§ Problem statement
Start to finish, copy the data exactly.

§ Exercise data
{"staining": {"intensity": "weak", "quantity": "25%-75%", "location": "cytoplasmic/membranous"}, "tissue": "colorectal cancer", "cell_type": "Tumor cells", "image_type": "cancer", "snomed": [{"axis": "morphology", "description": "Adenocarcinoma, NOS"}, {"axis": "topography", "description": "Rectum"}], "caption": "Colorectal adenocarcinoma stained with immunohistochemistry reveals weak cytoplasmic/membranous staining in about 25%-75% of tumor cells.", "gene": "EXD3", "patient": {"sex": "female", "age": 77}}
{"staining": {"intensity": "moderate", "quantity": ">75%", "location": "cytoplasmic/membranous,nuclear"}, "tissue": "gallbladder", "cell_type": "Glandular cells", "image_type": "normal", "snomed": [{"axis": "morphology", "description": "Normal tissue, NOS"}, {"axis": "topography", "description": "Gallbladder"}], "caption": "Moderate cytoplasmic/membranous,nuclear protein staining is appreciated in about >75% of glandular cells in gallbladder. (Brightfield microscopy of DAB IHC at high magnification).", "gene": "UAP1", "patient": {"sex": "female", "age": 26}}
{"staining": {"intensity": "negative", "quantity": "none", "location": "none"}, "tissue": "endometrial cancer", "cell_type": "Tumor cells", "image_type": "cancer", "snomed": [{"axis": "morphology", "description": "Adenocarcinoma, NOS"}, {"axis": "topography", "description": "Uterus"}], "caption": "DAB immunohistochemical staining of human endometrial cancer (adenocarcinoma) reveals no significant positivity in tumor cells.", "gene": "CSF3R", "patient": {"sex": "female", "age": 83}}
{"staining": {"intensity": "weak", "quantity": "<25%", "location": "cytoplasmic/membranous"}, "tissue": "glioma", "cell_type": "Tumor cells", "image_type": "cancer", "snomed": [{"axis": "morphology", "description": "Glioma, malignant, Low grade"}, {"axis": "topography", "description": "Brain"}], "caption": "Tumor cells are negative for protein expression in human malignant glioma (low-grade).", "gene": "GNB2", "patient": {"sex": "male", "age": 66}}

§ Answer box
{"staining": {"intensity": "weak", "quantity": "25%-75%", "location": "cytoplasmic/membranous"}, "tissue": "colorectal cancer", "cell_type": "Tumor cells", "image_type": "cancer", "snomed": [{"axis": "morphology", "description": "Adenocarcinoma, NOS"}, {"axis": "topography", "description": "Rectum"}], "caption": "Colorectal adenocarcinoma stained with immunohistochemistry reveals weak cytoplasmic/membranous staining in about 25%-75% of tumor cells.", "gene": "EXD3", "patient": {"sex": "female", "age": 77}}
{"staining": {"intensity": "moderate", "quantity": ">75%", "location": "cytoplasmic/membranous,nuclear"}, "tissue": "gallbladder", "cell_type": "Glandular cells", "image_type": "normal", "snomed": [{"axis": "morphology", "description": "Normal tissue, NOS"}, {"axis": "topography", "description": "Gallbladder"}], "caption": "Moderate cytoplasmic/membranous,nuclear protein staining is appreciated in about >75% of glandular cells in gallbladder. (Brightfield microscopy of DAB IHC at high magnification).", "gene": "UAP1", "patient": {"sex": "female", "age": 26}}
{"staining": {"intensity": "negative", "quantity": "none", "location": "none"}, "tissue": "endometrial cancer", "cell_type": "Tumor cells", "image_type": "cancer", "snomed": [{"axis": "morphology", "description": "Adenocarcinoma, NOS"}, {"axis": "topography", "description": "Uterus"}], "caption": "DAB immunohistochemical staining of human endometrial cancer (adenocarcinoma) reveals no significant positivity in tumor cells.", "gene": "CSF3R", "patient": {"sex": "female", "age": 83}}
{"staining": {"intensity": "weak", "quantity": "<25%", "location": "cytoplasmic/membranous"}, "tissue": "glioma", "cell_type": "Tumor cells", "image_type": "cancer", "snomed": [{"axis": "morphology", "description": "Glioma, malignant, Low grade"}, {"axis": "topography", "description": "Brain"}], "caption": "Tumor cells are negative for protein expression in human malignant glioma (low-grade).", "gene": "GNB2", "patient": {"sex": "male", "age": 66}}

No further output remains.